Böyle söylediler çünkü yeniliğe açık değiliz. Cem Yılmaz’ı çok beğeniyorum. Kendisi benim için son 20 yılın Türkiye’deki en başarılı insanıdır. Belki Tarkan zorlar onu. Ama özellikle Gezi sürecinde, Cem Yılmaz’ın bir yaratık olmadığı, başka bir gezegenden gelmediği ya da mizahı başka bir gezegenden getirmediği anlaşıldı. Evlerinde oturdukları için tanımadığımız, bilmediğimiz insanlar Gezi döneminde Twitter’da mizahın kralını yaptı, hâlâ da yapıyorlar. Demek ki o mertebeye ulaşmak çok da zor değil. Cem Yılmaz’ı başarılı bulurum ama putlaştırmam, onun yanında kendimi eksik hissetmem. O da bunu istemez. Eğlendiren insanlar arasında böyle savaşlar olmaz. Keşke daha çok stand-up’çı çıksa, daha çok kadın standup’çı olsa. Gülse Birsel niye sahneye çıkmaz, Demet Akbağ neden stand-up yapmaz? Ayşe Erbulak yaptı, niye devamını getirmiyor? Bunları da sormak lazım. Ben yurtdışına da açılmak istiyorum, ileri derecede İngilizce biliyorum ve İngilizce stand-up üzerine çalışıyorum. Kendine karşı çok gaddar biri olarak işimi iyi yaptığımı düşünüyorum ve seyirciden destek istiyorum. Zaten kendime inanmasam o sahneye hiç çıkmazdım.

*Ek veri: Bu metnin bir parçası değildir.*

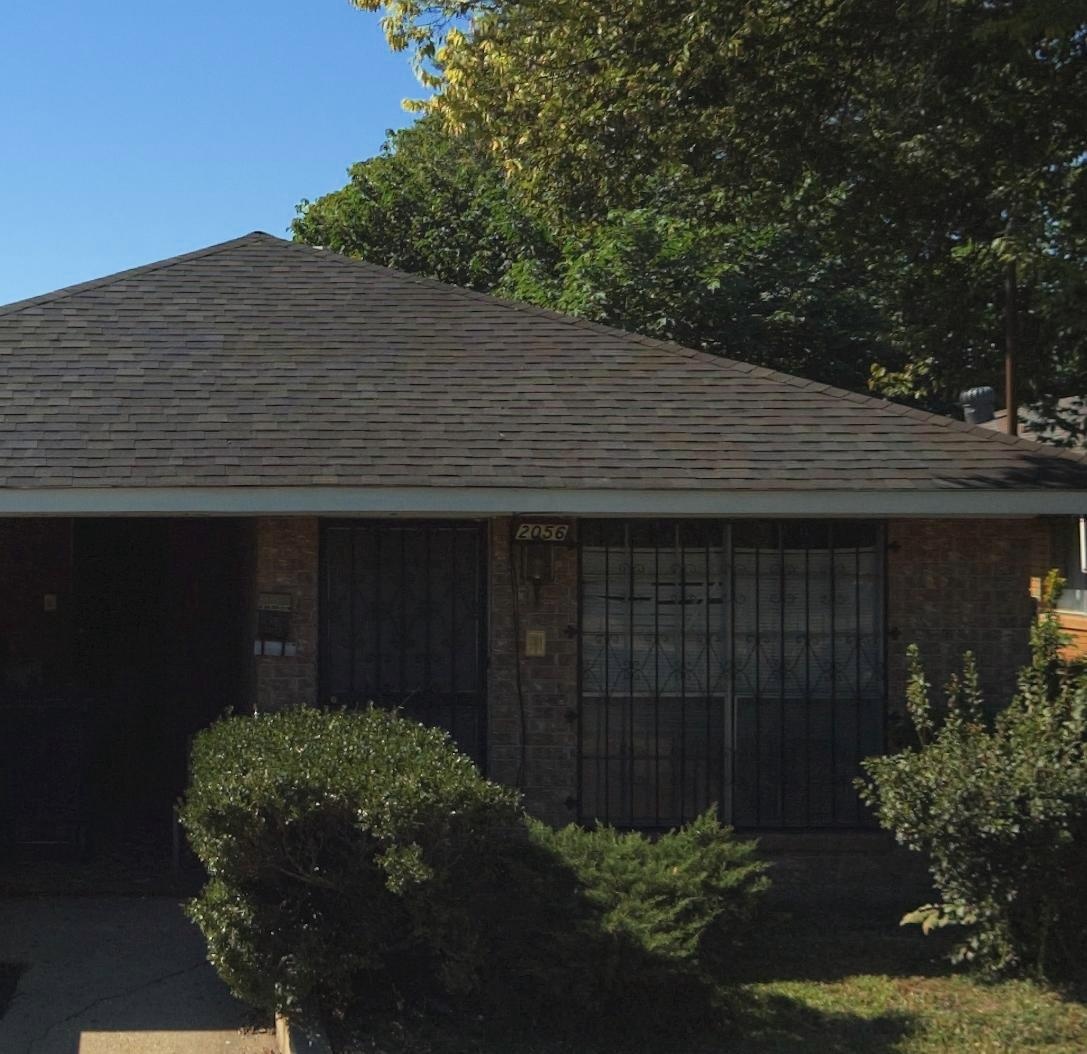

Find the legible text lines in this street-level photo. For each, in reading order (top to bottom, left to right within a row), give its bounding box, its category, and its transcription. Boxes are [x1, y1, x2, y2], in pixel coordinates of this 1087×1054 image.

‘BİZDE TOPLUMA GERİ VERME DİYE BİR NOSYON YOK'

“Kalitelisin” denerek iş alamadığını söyledin. Bir de “Halk bunu istiyor” klişesi var. Sahnede halkla iç içesin. Gerçekte istedikleri kendilerine sunulan mı?

“Halk bunu istiyor” bizi mahveden önermelerden. Gerçekliğine inanmıyorum. Gerçek olsaydı ‘İşler Güçler’ ya da ‘Leyla ile Mecnun’ izlenir miydi? Bu halk, televizyon tek kanallıyken Van’da da, Nişantaşı’nda da, Bayburt’ta da ‘Mavi Ay’ı ve ‘Alf’i seyretmiyor muydu? Halkı, prodüksiyonu ve maliyeti ucuza getirmek için küçümsüyorlar. Vergi vermeyi lütuf zanneden tuhaf bir Türk ünlüsü var. Bizde halka geri vermek diye bir nosyon yok. İnsanlara “Bana sevgini, duanı, vaktini ver” deyip karşılığında hiçbir şey vermiyorlar. Kimsenin ülkeyi kendisiyle birlikte geliştirmek gibi bir kaygısı yok. 15 yıldır herkes aynı şarkıları söylüyor. Bu ülkeyi gerçekten seven çok az insan var.